- _Ausgangstext_:
'''

# Markierung von Text verhindern



## JavaUncle (12. März 2008)

Hallo

ich habe eine Drag & Drop Anwendung wo man ein Objekt mit der Maus anfässt, die Taste gedrückt hält und es dann verschiebt. Klappt auch einwandfrei. Nervig ist aber, das sowiel MSIE als auch Firefox hier versuchen etwas zu markieren. Im Prinzip "macht" man ja auch genau das.... irgendwo hin klicken und Maustaste gedrückt halten und ziehen. So markiert man. Aber genau bei dieser Drag-Aktion will ich das nicht. Gibt es da einen Trick die Markierung zu unterdrücken?

Gruß
JavaUncle


----------



## Maik (12. März 2008)

Hi,

möglicherweise hilft dir das hier weiter:


```
<body onselectstart="return false" onmousedown="return false">
```


----------



## JavaUncle (12. März 2008)

Hi, danke für den Tipp! Im FF hab ich es hingekriegt, in dem beim Draggen mit jeder Positionsänderung ein bestimmtes Element (eine kleine Grafik) den focus() erhält. So sieht man keine störende Textmarkierung beim ziehen. Leider klappts im MSIE 7.0 nicht...

Das Ding im Body klappt leider in keinem der Browser MSIE 7.0 und FF 2.0

Gruß
JavaUncle


----------



## FipsTheThief (12. März 2008)

Im IE kann man einfach den Event onselectstart nehmen und immer false zurück geben lassen.

zum Beispiel:


```
// für den IE
if(document.attachEvent) document.attachEvent("onselectstart",function () { return false; });
```

Im FF, Opera und Konsorten muss man da schon ein wenig mehr machen.Die Selektierung einsammeln und dann einfach löschen.

Muss halt periodisch abgefragt werden dann.


```
// in einen Mousemove Handler zum Beispiel
if(window.getSelection) {
    var sel = window.getSelection();
    sel.removeAllRanges();
}
```


----------

'''

- _Bereitgestelltes Material_:
'''

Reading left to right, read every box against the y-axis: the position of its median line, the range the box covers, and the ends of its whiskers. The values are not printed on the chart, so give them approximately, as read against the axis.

'''

- _Arbeitsauftrag 1_: Fasse den Thread über das Verhindern von Textmarkierung in zwei Sätzen zusammen.
- _Arbeitsauftrag 2_: Aktualisiere im Thread über das Verhindern von Textmarkierung den Abschnitt von „# Markierung von“ bis „Markierung zu unterdrücken?“, indem du „Firefox“ durch „Opera“ ersetzt.

- _Lösung 1_: JavaUncle möchte verhindern, dass MSIE und Firefox in seiner Drag-&-Drop-Anwendung beim Ziehen Text markieren. Der Vorschlag mit onselectstart und onmousedown im Body-Tag funktioniert bei ihm weder in MSIE 7.0 noch in FF 2.0, und FipsTheThief empfiehlt daraufhin, im IE beim Event onselectstart immer false zurückzugeben und in FF, Opera und Konsorten die Selektierung periodisch einzusammeln und zu löschen.

- _Lösung 2_:
# Markierung von Text verhindern



## JavaUncle (12. März 2008)

Hallo

ich habe eine Drag & Drop Anwendung wo man ein Objekt mit der Maus anfässt, die Taste gedrückt hält und es dann verschiebt. Klappt auch einwandfrei. Nervig ist aber, das sowiel MSIE als auch Opera hier versuchen etwas zu markieren. Im Prinzip "macht" man ja auch genau das.... irgendwo hin klicken und Maustaste gedrückt halten und ziehen. So markiert man. Aber genau bei dieser Drag-Aktion will ich das nicht. Gibt es da einen Trick die Markierung zu unterdrücken?